The world’s largest Viking replica longship, which lost its mast in strong winds off the coast of Shetland on its maiden voyage overseas, will be forced to continue its journey by engine power, its captain revealed yesterday.
The 114-foot Draken Harald Harfagre had been making her way across the North Sea from Haugesund in Norway.
Captain Björn Ahlander said the longship had been making good progress towards Orkney when a big wave hit, breaking the sturdy mast.
The vessel was forced to divert to Lerwick Harbour at the weekend using its engine installed for emergencies.
Capt Ahlander said the 30 men on board would be unable to copy their 12th century Viking counterparts by rowing the ship, so they would have to resort to modern technology.
He said: “It was very lucky that nobody was injured, but things like this happen sometimes.
“It’s going to be a big problem to find another mast. We’ll try to find one in Norway and transport it by ship over to Britain.
“Hopefully we will get it when we come down to Liverpool, and there we can start to prepare the rigging again, and we will be a fully rigged Viking ship again.
“We have engines on board to fulfil the regulations for a ship. That was a very good thing when this happened because we could motor ourselves back to the Shetland Islands.
“We have only 30 people on board and it would be a hard struggle to row this ship back in this way, with sea conditions.”
Capt Ahlander said the voyage was a bid to recreate a Vikings passage across the North Sea.

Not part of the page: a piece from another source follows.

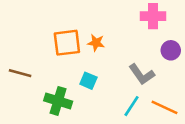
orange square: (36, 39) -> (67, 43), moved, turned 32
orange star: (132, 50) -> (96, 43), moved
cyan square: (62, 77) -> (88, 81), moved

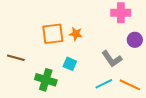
cyan line: (131, 106) -> (104, 84), turned 30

In addition to visiting Shetland and Orkney, the international crew plan to visit Dublin, Liverpool and the Isle of Man this summer.
The mast snapped south east of Shetland due to a combination of a large wave and wind pressure.
The ship contacted Shetland Coastguard before turning on the ship’s engines and changed course for Lerwick.
Capt Ahlander added: “The Vikings built fantastic ships that were seaworthy at that time. They crossed the oceans and we want to see how they did it.
“This was an experience, we’re going to change the mast a little bit, but the ship behaved very well.”
Built in 2012, the Draken Harald Harfagre was named after King Harald Fairhair, the first Norwegian king, who reigned between 872 and 930.